On a même appris que le dossier était sur la table lors de la réunion de la commission des affaires économiques et monétaires du PE le 29 janvier 2018, une rencontre qualifiée de “houleuse“, à deux jours de la visite à Tunis du président français, Emmanuel Macron. Ce dernier était donc forcément au courant et s’est bien gardé de le dire. On le comprend. Les autorités tunisiennes étaient-elles informées ? Mystère, pour le moment. En tout cas rien n’a filtré officiellement. Mais ce qui est sûr c’est que si la Tunisie est épinglée de nouveau, ce serait une autre boulette monumentale à ajouter à la gestion calamiteuse de l’affaire des paradis fiscaux.

Ce qu’on sait à l’heure actuelle c’est que la Tunisie est dans le viseur de la Commission européenne au même titre que le Sri Lanka et la République de Trinité-et-Tobago, du fait “des failles stratégiques dans leurs systèmes de lutte contre le blanchiment de capitaux et le financement du terrorisme“. On sait aussi que le Parlement en a débattu hier lundi et qu’il “dispose d’un pouvoir de veto sur la liste.

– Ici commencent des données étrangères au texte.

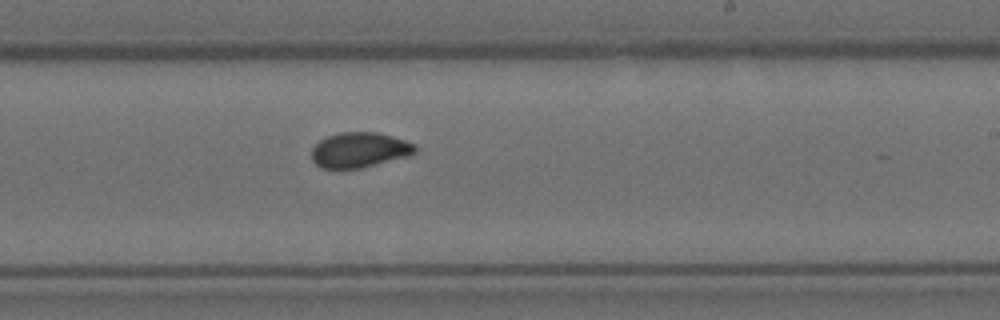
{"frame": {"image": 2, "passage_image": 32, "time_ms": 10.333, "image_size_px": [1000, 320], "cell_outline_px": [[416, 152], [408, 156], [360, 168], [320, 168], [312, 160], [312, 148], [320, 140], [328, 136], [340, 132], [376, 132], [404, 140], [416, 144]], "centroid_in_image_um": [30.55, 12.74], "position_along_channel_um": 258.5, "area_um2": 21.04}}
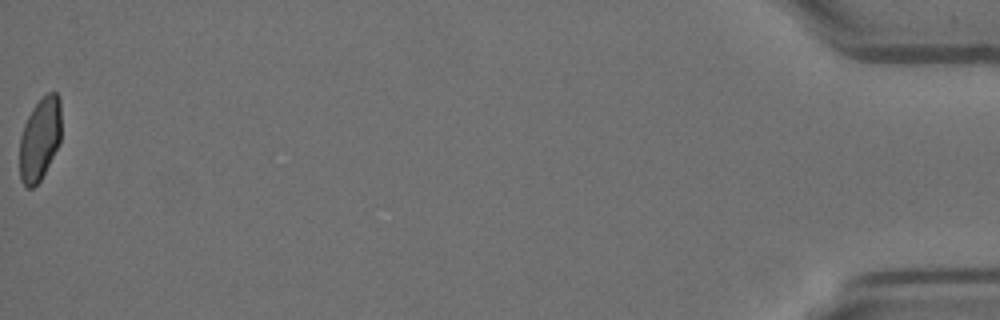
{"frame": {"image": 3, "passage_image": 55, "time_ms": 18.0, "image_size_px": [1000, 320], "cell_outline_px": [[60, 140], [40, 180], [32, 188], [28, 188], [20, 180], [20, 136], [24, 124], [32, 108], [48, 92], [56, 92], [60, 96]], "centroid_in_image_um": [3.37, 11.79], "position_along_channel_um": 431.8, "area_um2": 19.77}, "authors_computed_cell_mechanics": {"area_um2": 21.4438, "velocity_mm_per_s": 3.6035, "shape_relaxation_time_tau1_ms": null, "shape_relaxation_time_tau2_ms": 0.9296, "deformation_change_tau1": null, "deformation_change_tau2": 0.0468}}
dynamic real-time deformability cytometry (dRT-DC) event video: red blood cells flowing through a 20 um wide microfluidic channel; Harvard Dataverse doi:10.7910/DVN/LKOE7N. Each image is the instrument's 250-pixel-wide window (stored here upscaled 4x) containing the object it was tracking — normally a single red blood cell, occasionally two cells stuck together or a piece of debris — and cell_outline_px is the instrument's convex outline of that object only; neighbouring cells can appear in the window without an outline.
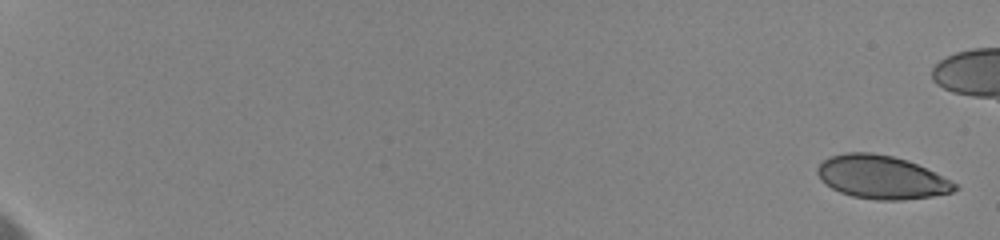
{"species": "human", "species_latin": "Homo sapiens", "temperature_condition": "cold", "stored_images_in_passage": 17, "camera_frame_rate_fps": 3000, "um_per_image_px": 0.085, "donor": {"sex": "female"}, "frame": {"image": 1, "passage_image": 1, "time_ms": 0.0, "image_size_px": [1000, 240], "cell_outline_px": [[960, 188], [952, 192], [932, 196], [904, 200], [876, 200], [852, 196], [840, 192], [832, 188], [820, 180], [816, 172], [816, 168], [824, 160], [832, 156], [844, 152], [872, 152], [892, 156], [908, 160], [956, 184]], "centroid_in_image_um": [74.88, 15.06], "position_along_channel_um": 10.1, "area_um2": 34.45}}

Si une majorité de députés soutient l’objection, alors l’ajout de ces trois pays à la liste serait rejeté et la Commission européenne reviendrait à la liste existante”.

Pourtant, le GAFI, groupe d’action financière en charge de l’examen et l’élaboration des mesures de lutte contre le blanchiment de capitaux, avait soulagé la Tunisie en révisant en sa faveur son classement ; il était même descendu de plusieurs crans, dans la catégorie des «pays sous surveillance», c’est-à-dire ceux qui s’activent pour hausser le niveau de leur dispositif et qui ont pris des engagements fermes dans ce sens. C’est tout de même mieux que la catégorie «pays à haut-risques et non-coopératifs», dans laquelle la Tunisie était logée. Mais voilà, l’épée de Damoclès ne s’est pas éloignée pour autant. Rendez-vous donc demain pour connaitre le fin mot de cette histoire hautement explosive pour la Tunisie…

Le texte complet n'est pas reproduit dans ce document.